◆ Page extract:
You can pass a configuration file to the Scrapy Do daemon in the following way:

$ scrapy-do scrapy-do --config /path/to/config/file.conf

The remaining part of this section describes the meaning of the configurable parameters.

[scrapy-do] section

  • project-store: A directory where all the state of the Scrapy Do daemon is stored. Defaults to projects, meaning that it will use a subdirectory of the Current Working Directory.
  • job-slots: A numer of jobs that can run in parallel. Defaults to 3.
  • completed-cap: A number of completed jobs to keep. All the jobs that exceed the cap and their log files will be purged. Older jobs are purged first. Defaults to 50.

[web] section

  • interfaces: A whitespace-separated list of address-port pairs to listen on. Use the RFC3986 notation to specify IPv6 addresses, i.e., [::1]:7654. Defaults to 127.0.0.1:7654.
  • https: The HTTPS switch. Defaults to off.
  • key: Path to your certificate key. Defaults to: scrapy-do.key.
  • cert: Path to your certificate. Defaults to: scrapy-do.crt.
  • chain: Path to a file containing additional certificates in the chain of trust. Useful when using Let’s Encrypt because their signing certificate is trusted by browsers but not by OS iteslf, leading to commadnline tools like wget or curl failing to verify the certificate. Defaults to an empty string.
  • auth: The authentication switch. Scrapy Do uses the digest authentication method and it will not transmit your password over the network. Therefore, it’s safe to use even without TLS. Defaults to off.
  • auth-db: Path to your authentication database file. The file contains username-password pairs, each in a separate line. The user and password parts are separated by a colon (:). I.e., myusername:mypassword. Please note that the digest authentication requires the server to know the actual password and not the hash. Defaults to auth.db.

Example configuration

[scrapy-do]
project-store = /var/scrapy-do
job-slots = 5
completed-cap = 250

[web]
interfaces = 10.8.0.1:9999 [2001:db8::fa]:7654

https = on
key = /etc/scrapy-do/scrapy-do.key
cert = /etc/scrapy-do/scrapy-do.crt
chain = /etc/scrapy-do/scrapy-do-chain.pem

auth = on
auth-db = /etc/scrapy-do/auth.db

Command Line Client

The command line client is a thin wrapper over the REST API. Its purpose is to make the command invocations more succinct and to format the responses. The command name is scrapy-do-cl. It is followed by a bunch of optional global parameters, the name of the command to be executed, and the command’s parameters:

scrapy-do-cl [global parameters] command [command parameters]

Global parameters and the configuration file

  • --url - the URL of the scrapy-do server, i.e.: http://localhost:7654
  • --username - user name, in case the server is configured to perform authentication
  • --password - user password; if the password is not specified and was not configured in the configuration file, the user will be prompted to type it in the terminal.

◆ What the task requires:
According to the Scrapy Do page, what is the default for completed-cap? Please answer in one short sentence. The records have no connection to the Scrapy Do page.

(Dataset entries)
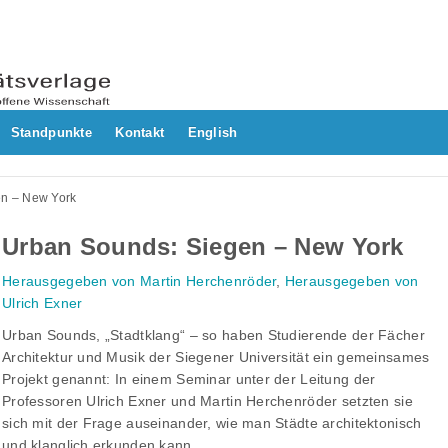
Standpunkte
Kontakt
English
en – New York
Urban Sounds: Siegen – New York
Herausgegeben von Martin Herchenröder
,
Herausgegeben von
Ulrich Exner
Urban Sounds, „Stadtklang“ – so haben Studierende der Fächer
Architektur und Musik der Siegener Universität ein gemeinsames
Projekt genannt: In einem Seminar unter der Leitung der
Professoren Ulrich Exner und Martin Herchenröder setzten sie
sich mit der Frage auseinander, wie man Städte architektonisch
und klanglich erkunden kann.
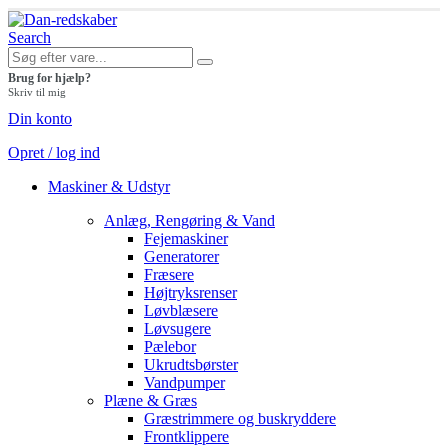
Search
Brug for hjælp?
Skriv til mig
Din konto
Opret / log ind
Maskiner & Udstyr
Anlæg, Rengøring & Vand
Fejemaskiner
Generatorer
Fræsere
Højtryksrenser
Løvblæsere
Løvsugere
Pælebor
Ukrudtsbørster
Vandpumper
Plæne & Græs
Græstrimmere og buskryddere
Frontklippere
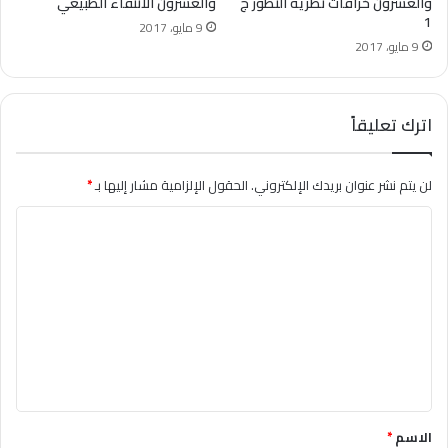
والعشرون خرافات نظرية التطور ج
والعشرون الانتقاء الطبيعي
1
9 مايو، 2017
9 مايو، 2017
اترك تعليقاً
لن يتم نشر عنوان بريدك الإلكتروني.
الحقول الإلزامية مشار إليها بـ
*
ا
ل
ت
ع
ل
ي
ق
*
الاسم
*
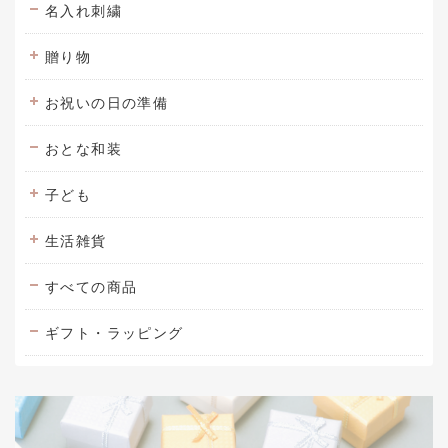
名入れ刺繍
贈り物
お祝いの日の準備
おとな和装
子ども
生活雑貨
すべての商品
ギフト・ラッピング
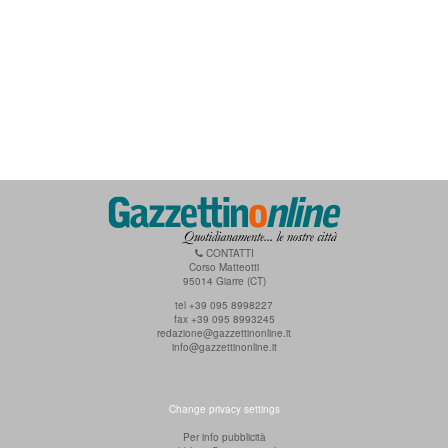
CONTATTI
Corso Matteotti
95014 Giarre (CT)
tel +39 095 8998227
fax +39 095 8993245
redazione@gazzettinonline.it
info@gazzettinonline.it
Change privacy settings
Per info pubblicità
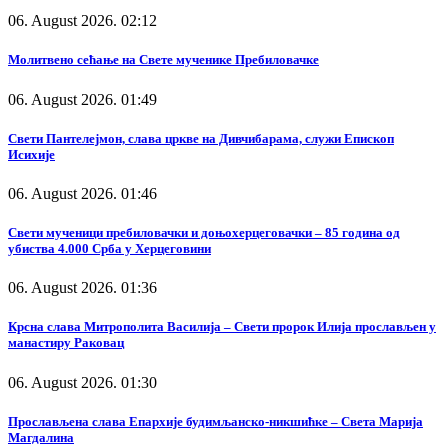
06. August 2026. 02:12
Молитвено сећање на Свете мученике Пребиловачке
06. August 2026. 01:49
Свети Пантелејмон, слава цркве на Дивчибарама, служи Епископ
Исихије
06. August 2026. 01:46
Свети мученици пребиловачки и доњохерцеговачки – 85 година од
убиства 4.000 Срба у Херцеговини
06. August 2026. 01:36
Крсна слава Митрополита Василија – Свети пророк Илија прослављен у
манастиру Раковац
06. August 2026. 01:30
Прослављена слава Епархије будимљанско-никшићке – Света Марија
Магдалина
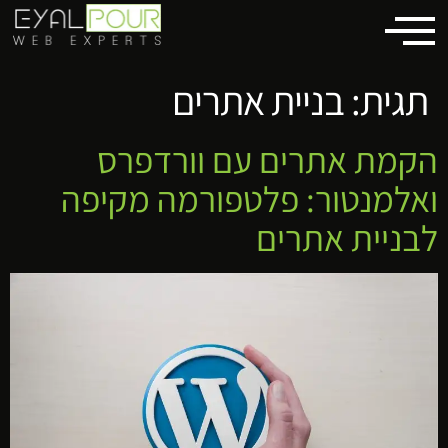
לתוכן
תגית:
בניית אתרים
הקמת אתרים עם וורדפרס
ואלמנטור: פלטפורמה מקיפה
לבניית אתרים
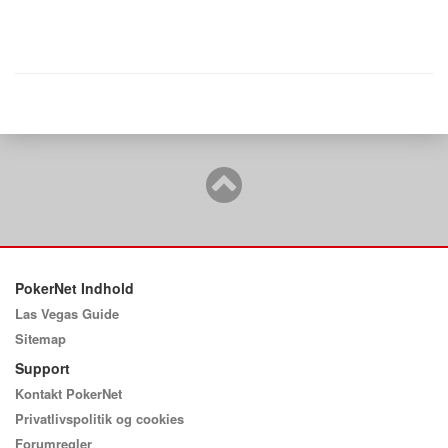
PokerNet Indhold
Las Vegas Guide
Sitemap
Support
Kontakt PokerNet
Privatlivspolitik og cookies
Forumregler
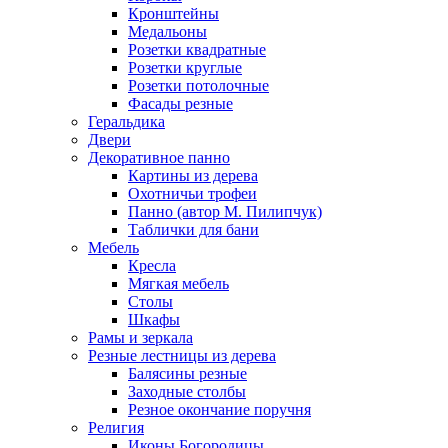
Кронштейны
Медальоны
Розетки квадратные
Розетки круглые
Розетки потолочные
Фасады резные
Геральдика
Двери
Декоративное панно
Картины из дерева
Охотничьи трофеи
Панно (автор М. Пилипчук)
Таблички для бани
Мебель
Кресла
Мягкая мебель
Столы
Шкафы
Рамы и зеркала
Резные лестницы из дерева
Балясины резные
Заходные столбы
Резное окончание поручня
Религия
Иконы Богородицы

◆ Answer space:
The completed-cap parameter defaults to 50.